Mark Thoma channels Paul Krugman.

It’s nice to have Paul Krugman discuss a question that has been addressed repeatedly at this site, market failure in the provision of health and social insurance due to moral hazard and adverse selection

This moral-hazard-and-adverse selection story is one of those ideas that strikes economists as so clever that it simply must be true. Tim Harford tells the same tale in his Undercover Economist book, which is going to make it difficult for me to give a favorable review.

Mark Pauly and Bradley Herring have dared to do somethin that Krugman, Harford, Thoma, and similar “experts” have not done. Pauly and Herring examined the way insurance companies actually behave! It turns out that they don’t adversely select. Individual health insurance is expensive because of poor scale economies–there are very few consumers in the individual market–and not because of the factors near and dear to the theoreticians.

Rather than focus on fears of risk-segmentation, the authors suggest that political energy should be directed towards the non-group market’s major problems: high loading costs, lack of persistence in purchasing, and mistaken choices.

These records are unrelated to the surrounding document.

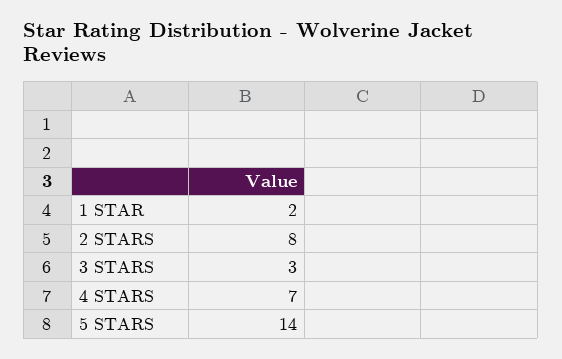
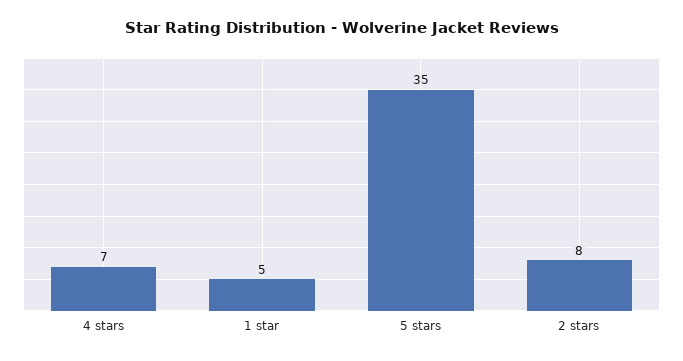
  {
-   "1 STAR": 2,
+   "1 STAR": 5,
    "2 STARS": 8,
-   "3 STARS": 3,
    "4 STARS": 7,
-   "5 STARS": 14
+   "5 STARS": 35
  }

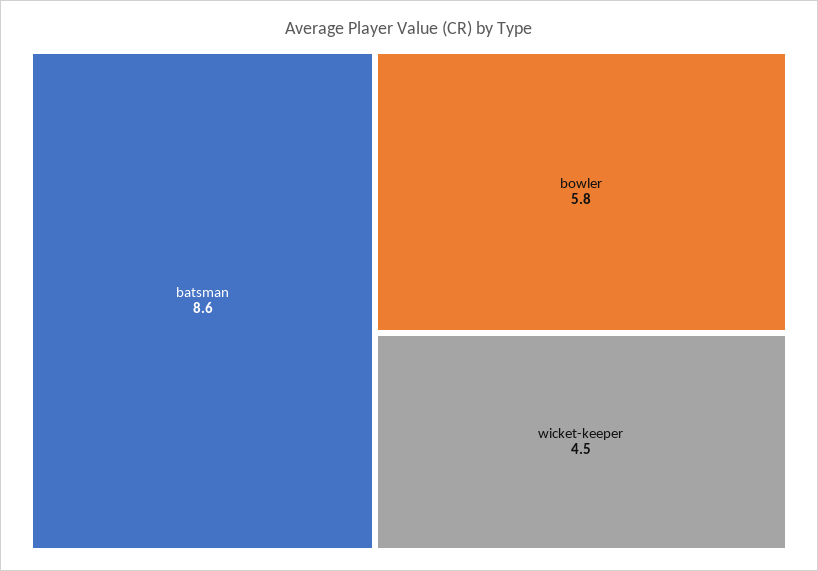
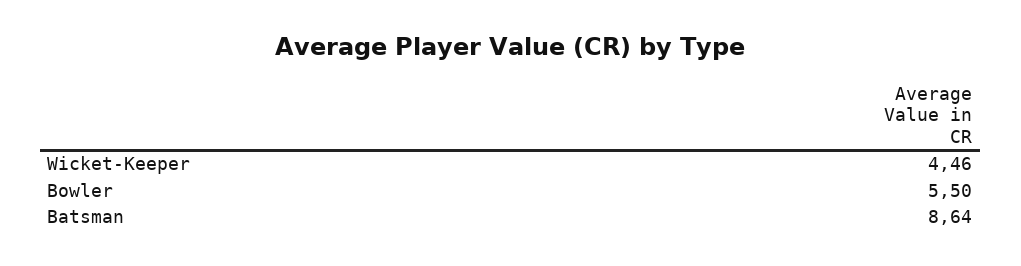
  {
    "batsman": 8.64,
-   "bowler": 5.8,
+   "bowler": 5.5,
    "wicket-keeper": 4.46
  }

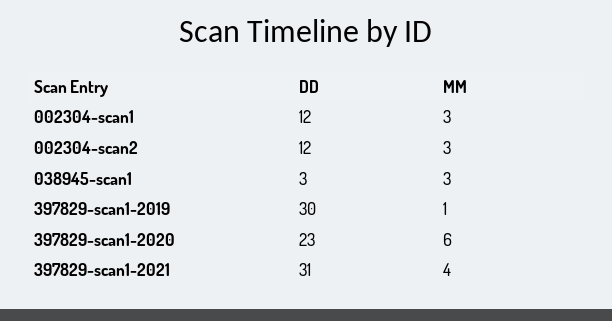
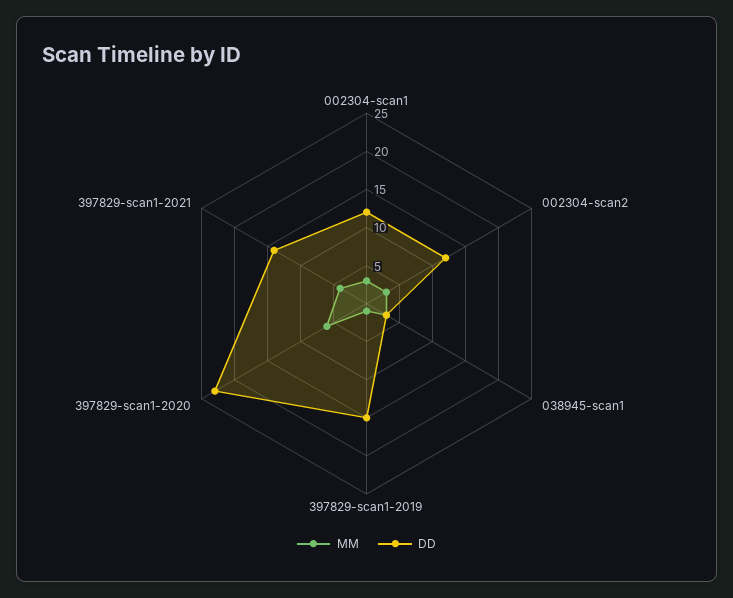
  {
    "DD": {
      "002304-scan1": 12,
      "002304-scan2": 12,
      "038945-scan1": 3,
-     "397829-scan1-2019": 30,
+     "397829-scan1-2019": 15,
      "397829-scan1-2020": 23,
-     "397829-scan1-2021": 31
+     "397829-scan1-2021": 15
    },
    "MM": {
      "002304-scan1": 3,
      "002304-scan2": 3,
      "038945-scan1": 3,
      "397829-scan1-2019": 1,
      "397829-scan1-2020": 6,
      "397829-scan1-2021": 4
    }
  }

There is no direct evidence that private health insurance markets break down. Instead, the empirical argument made against private health insurance boils down to the usual litany that the U.S. spends more on health care than other countries, yet our longevity is worse than that in many countries that spend less. That is an interesting fact, but it is just as true of the over-65 population in the U.S., which has the national health insurance that Krugman thinks all of us need, as it is for the under-65 population, which Krugman sees as the victim of the cruelty of private health insurance.

On Monday, Wednesday, and Friday, when Krugman talks about health care, he tells us that Medicare works great. On Tuesday and Thursday, when he argues that Social Security’s shortfall is relatively small, he tells us that Medicare is the real fiscal time bomb. His Tuesday-Thursday outlook on Medicare is more realistic.